Source records:

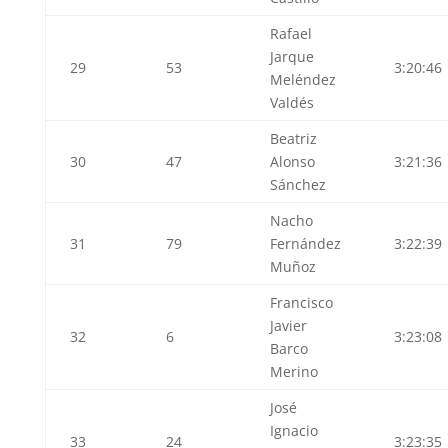
Rafael
Jarque
29
53
3:20:46
Meléndez
Valdés
Beatriz
30
47
Alonso
3:21:36
Sánchez
Nacho
31
79
Fernández
3:22:39
Muñoz
Francisco
Javier
32
6
3:23:08
Barco
Merino
José
Ignacio
33
24
3:23:35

About this task: Quote the records above exactly, leaving out any pictures.

Response to the task:
Rafael
Jarque
29
53
3:20:46
Meléndez
Valdés
Beatriz
30
47
Alonso
3:21:36
Sánchez
Nacho
31
79
Fernández
3:22:39
Muñoz
Francisco
Javier
32
6
3:23:08
Barco
Merino
José
Ignacio
33
24
3:23:35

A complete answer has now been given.